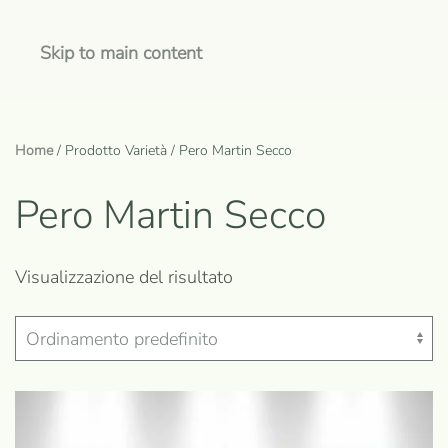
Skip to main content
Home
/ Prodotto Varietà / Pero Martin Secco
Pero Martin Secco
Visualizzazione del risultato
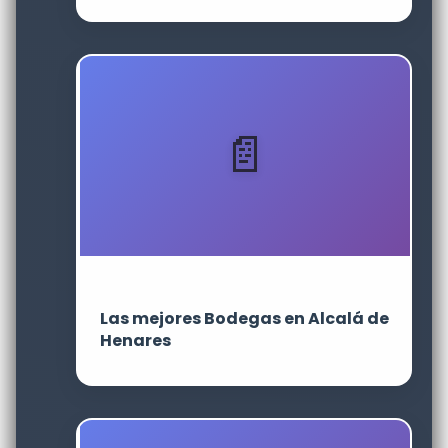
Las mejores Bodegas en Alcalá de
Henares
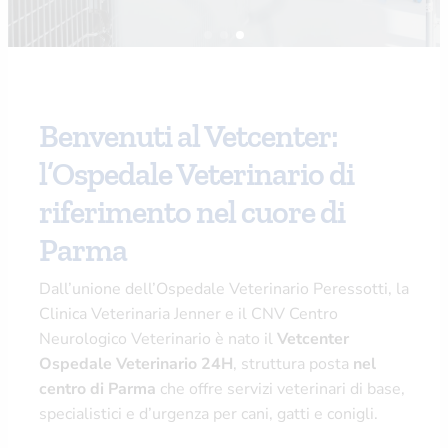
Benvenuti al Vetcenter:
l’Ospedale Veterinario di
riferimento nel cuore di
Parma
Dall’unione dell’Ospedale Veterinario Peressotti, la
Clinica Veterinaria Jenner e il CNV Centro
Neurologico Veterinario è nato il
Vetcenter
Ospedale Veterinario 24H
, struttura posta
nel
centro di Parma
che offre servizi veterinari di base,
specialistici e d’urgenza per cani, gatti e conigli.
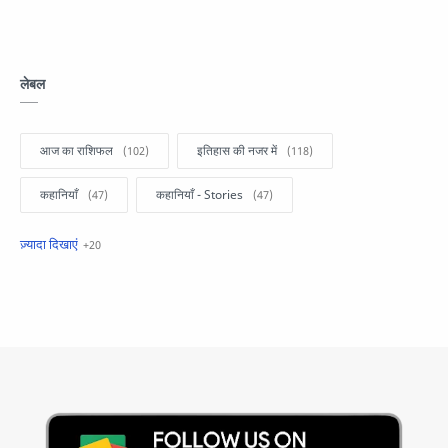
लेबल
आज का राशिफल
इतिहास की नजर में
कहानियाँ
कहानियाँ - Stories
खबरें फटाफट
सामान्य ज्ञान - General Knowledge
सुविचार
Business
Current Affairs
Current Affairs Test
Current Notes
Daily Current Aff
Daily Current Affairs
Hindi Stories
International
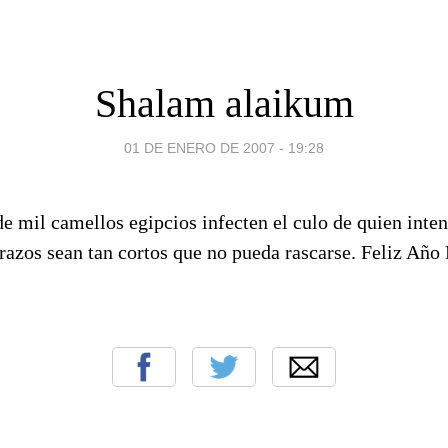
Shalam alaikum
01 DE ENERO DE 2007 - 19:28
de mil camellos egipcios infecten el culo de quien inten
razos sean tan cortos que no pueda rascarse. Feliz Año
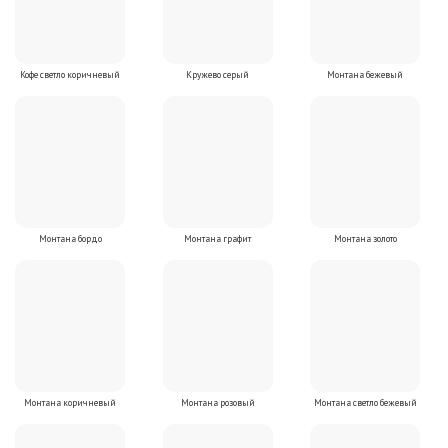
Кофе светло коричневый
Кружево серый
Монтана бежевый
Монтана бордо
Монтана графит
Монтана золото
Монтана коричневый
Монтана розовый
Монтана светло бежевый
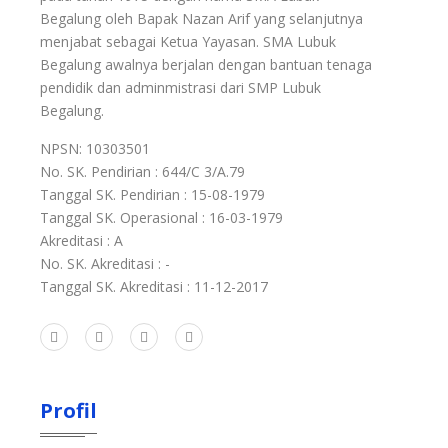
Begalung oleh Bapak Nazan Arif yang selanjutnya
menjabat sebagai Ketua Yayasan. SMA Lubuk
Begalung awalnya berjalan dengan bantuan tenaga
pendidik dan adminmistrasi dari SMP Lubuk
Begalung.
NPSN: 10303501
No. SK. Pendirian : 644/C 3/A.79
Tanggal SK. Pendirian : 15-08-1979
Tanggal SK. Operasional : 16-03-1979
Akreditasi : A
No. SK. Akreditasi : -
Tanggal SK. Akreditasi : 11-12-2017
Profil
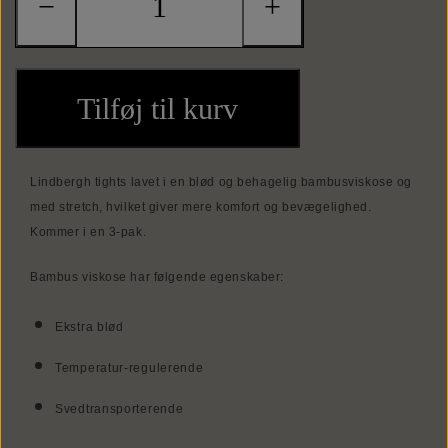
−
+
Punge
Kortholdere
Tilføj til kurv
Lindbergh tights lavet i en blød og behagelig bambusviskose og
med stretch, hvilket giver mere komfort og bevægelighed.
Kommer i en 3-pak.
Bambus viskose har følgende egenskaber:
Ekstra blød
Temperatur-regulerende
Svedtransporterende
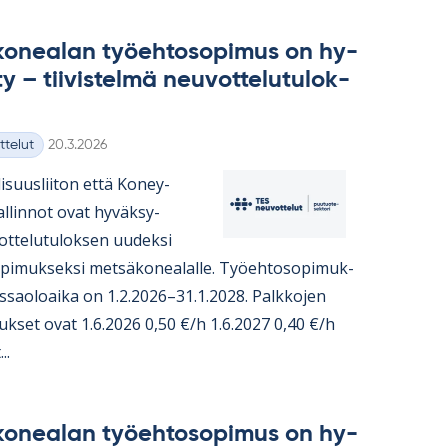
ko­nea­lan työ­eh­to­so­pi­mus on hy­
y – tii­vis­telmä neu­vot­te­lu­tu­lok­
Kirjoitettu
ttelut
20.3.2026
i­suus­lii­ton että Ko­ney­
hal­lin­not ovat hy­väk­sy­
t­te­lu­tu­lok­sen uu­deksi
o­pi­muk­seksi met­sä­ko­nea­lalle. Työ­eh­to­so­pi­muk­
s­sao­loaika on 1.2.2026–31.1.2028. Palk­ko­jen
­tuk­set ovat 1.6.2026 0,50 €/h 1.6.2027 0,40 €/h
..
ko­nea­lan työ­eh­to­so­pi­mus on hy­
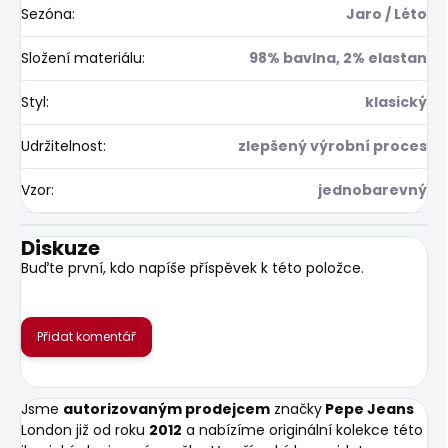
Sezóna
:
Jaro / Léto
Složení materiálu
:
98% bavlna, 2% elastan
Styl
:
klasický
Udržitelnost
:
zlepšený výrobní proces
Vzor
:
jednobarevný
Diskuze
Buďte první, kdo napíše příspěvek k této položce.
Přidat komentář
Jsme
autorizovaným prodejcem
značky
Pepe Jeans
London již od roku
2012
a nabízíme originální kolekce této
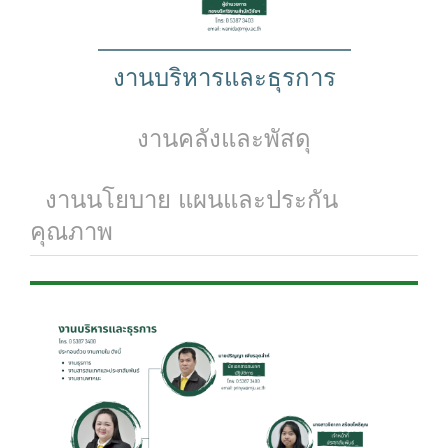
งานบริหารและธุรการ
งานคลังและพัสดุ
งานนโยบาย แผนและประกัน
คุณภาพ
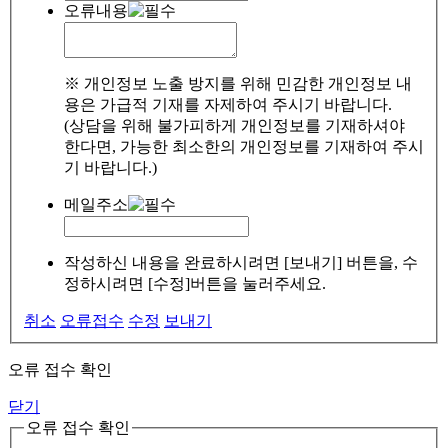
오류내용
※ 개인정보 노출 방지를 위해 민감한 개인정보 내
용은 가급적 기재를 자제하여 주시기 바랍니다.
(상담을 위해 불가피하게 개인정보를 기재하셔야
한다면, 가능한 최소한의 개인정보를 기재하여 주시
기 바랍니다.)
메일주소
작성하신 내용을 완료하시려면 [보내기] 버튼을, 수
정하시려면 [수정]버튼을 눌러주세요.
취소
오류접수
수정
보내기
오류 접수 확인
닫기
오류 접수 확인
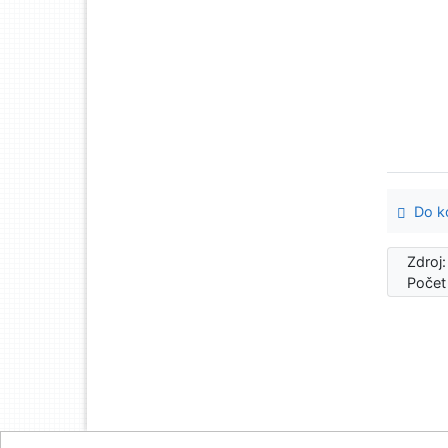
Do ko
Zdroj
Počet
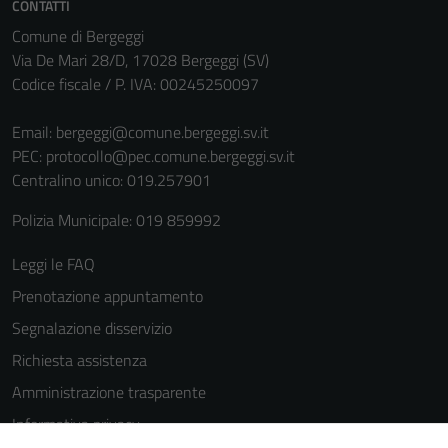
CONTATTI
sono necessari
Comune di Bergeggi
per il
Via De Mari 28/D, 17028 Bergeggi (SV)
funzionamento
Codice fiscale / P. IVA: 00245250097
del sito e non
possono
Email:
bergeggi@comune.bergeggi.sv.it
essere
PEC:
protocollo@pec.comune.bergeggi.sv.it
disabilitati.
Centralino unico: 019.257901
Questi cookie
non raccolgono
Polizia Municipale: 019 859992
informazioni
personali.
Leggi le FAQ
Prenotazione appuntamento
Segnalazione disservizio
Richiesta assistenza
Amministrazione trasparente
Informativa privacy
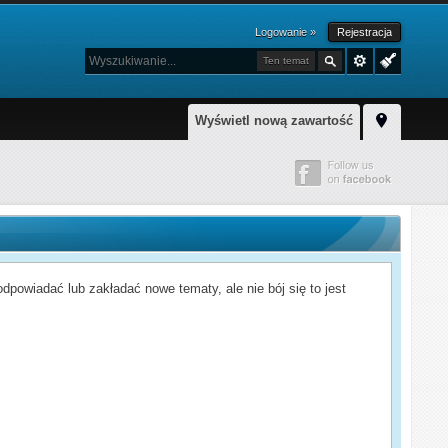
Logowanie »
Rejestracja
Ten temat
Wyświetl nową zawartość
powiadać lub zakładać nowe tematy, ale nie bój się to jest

.....

* _Exercise objective_: Format the text read from every one of the records above as a JSON list of strings, one string per line, leaving out blank lines. Omit the pictures from the answer.

* _Expected answer_:
[
  "Skip to main content",
  "Home",
  "/ Prodotto Varietà / Pero Martin Secco",
  "Pero Martin Secco",
  "Visualizzazione del risultato",
  "Las mejores Bodegas en Alcalá de",
  "Henares",
  "Benvenuti al Vetcenter:",
  "l’Ospedale Veterinario di",
  "riferimento nel cuore di",
  "Parma",
  "Dall’unione dell’Ospedale Veterinario Peressotti, la",
  "Clinica Veterinaria Jenner e il CNV Centro",
  "Neurologico Veterinario è nato il",
  "Vetcenter",
  "Ospedale Veterinario 24H",
  ", struttura posta",
  "nel",
  "centro di Parma",
  "che offre servizi veterinari di base,",
  "specialistici e d’urgenza per cani, gatti e conigli.",
  "लेबल",
  "आज का राशिफल",
  "इतिहास की नजर में",
  "कहानियाँ",
  "कहानियाँ - Stories",
  "खबरें फटाफट",
  "सामान्य ज्ञान - General Knowledge",
  "सुविचार",
  "Business",
  "Current Affairs",
  "Current Affairs Test",
  "Current Notes",
  "Daily Current Aff",
  "Daily Current Affairs",
  "Hindi Stories",
  "International",
  "Shalam alaikum",
  "01 DE ENERO DE 2007 - 19:28",
  "de mil camellos egipcios infecten el culo de quien inten",
  "razos sean tan cortos que no pueda rascarse. Feliz Año",
  "Кофе светло коричневый",
  "Кружево серый",
  "Монтана бежевый",
  "Монтана бордо",
  "Монтана графит",
  "Монтана золото",
  "Монтана коричневый",
  "Монтана розовый",
  "Монтана светло бежевый",
  "Begalung oleh Bapak Nazan Arif yang selanjutnya",
  "menjabat sebagai Ketua Yayasan. SMA Lubuk",
  "Begalung awalnya berjalan dengan bantuan tenaga",
  "pendidik dan adminmistrasi dari SMP Lubuk",
  "Begalung.",
  "NPSN: 10303501",
  "No. SK. Pendirian : 644/C 3/A.79",
  "Tanggal SK. Pendirian : 15-08-1979",
  "Tanggal SK. Operasional : 16-03-1979",
  "Akreditasi : A",
  "No. SK. Akreditasi : -",
  "Tanggal SK. Akreditasi : 11-12-2017",
  "Profil",
  "−",
  "+",
  "Punge",
  "Kortholdere",
  "Tilføj til kurv",
  "Lindbergh tights lavet i en blød og behagelig bambusviskose og",
  "med stretch, hvilket giver mere komfort og bevægelighed.",
  "Kommer i en 3-pak.",
  "Bambus viskose har følgende egenskaber:",
  "Ekstra blød",
  "Temperatur-regulerende",
  "Svedtransporterende",
  "ko­nea­lan työ­eh­to­so­pi­mus on hy­",
  "y – tii­vis­telmä neu­vot­te­lu­tu­lok­",
  "Kirjoitettu",
  "ttelut",
  "20.3.2026",
  "i­suus­lii­ton että Ko­ney­",
  "hal­lin­not ovat hy­väk­sy­",
  "t­te­lu­tu­lok­sen uu­deksi",
  "o­pi­muk­seksi met­sä­ko­nea­lalle. Työ­eh­to­so­pi­muk­",
  "s­sao­loaika on 1.2.2026–31.1.2028. Palk­ko­jen",
  "­tuk­set ovat 1.6.2026 0,50 €/h 1.6.2027 0,40 €/h",
  "..",
  "ko­nea­lan työ­eh­to­so­pi­mus on hy­",
  "Sezóna",
  ":",
  "Jaro / Léto",
  "Složení materiálu",
  ":",
  "98% bavlna, 2% elastan",
  "Styl",
  ":",
  "klasický",
  "Udržitelnost",
  ":",
  "zlepšený výrobní proces",
  "Vzor",
  ":",
  "jednobarevný",
  "Diskuze",
  "Buďte první, kdo napíše příspěvek k této položce.",
  "Přidat komentář",
  "Jsme",
  "autorizovaným prodejcem",
  "značky",
  "Pepe Jeans",
  "London již od roku",
  "2012",
  "a nabízíme originální kolekce této",
  "งานบริหารและธุรการ",
  "งานคลังและพัสดุ",
  "งานนโยบาย แผนและประกัน",
  "คุณภาพ",
  "오류내용",
  "※ 개인정보 노출 방지를 위해 민감한 개인정보 내",
  "용은 가급적 기재를 자제하여 주시기 바랍니다.",
  "(상담을 위해 불가피하게 개인정보를 기재하셔야",
  "한다면, 가능한 최소한의 개인정보를 기재하여 주시",
  "기 바랍니다.)",
  "메일주소",
  "작성하신 내용을 완료하시려면 [보내기] 버튼을, 수",
  "정하시려면 [수정]버튼을 눌러주세요.",
  "취소",
  "오류접수",
  "수정",
  "보내기",
  "오류 접수 확인",
  "닫기",
  "오류 접수 확인",
  "Do ko",
  "Zdroj",
  "Počet",
  "CONTATTI",
  "sono necessari",
  "Comune di Bergeggi",
  "per il",
  "Via De Mari 28/D, 17028 Bergeggi (SV)",
  "funzionamento",
  "Codice fiscale / P. IVA: 00245250097",
  "del sito e non",
  "possono",
  "Email:",
  "bergeggi@comune.bergeggi.sv.it",
  "essere",
  "PEC:",
  "protocollo@pec.comune.bergeggi.sv.it",
  "disabilitati.",
  "Centralino unico: 019.257901",
  "Questi cookie",
  "non raccolgono",
  "Polizia Municipale: 019 859992",
  "informazioni",
  "personali.",
  "Leggi le FAQ",
  "Prenotazione appuntamento",
  "Segnalazione disservizio",
  "Richiesta assistenza",
  "Amministrazione trasparente",
  "Informativa privacy",
  "Logowanie »",
  "Rejestracja",
  "Ten temat",
  "Wyświetl nową zawartość",
  "powiadać lub zakładać nowe tematy, ale nie bój się to jest"
]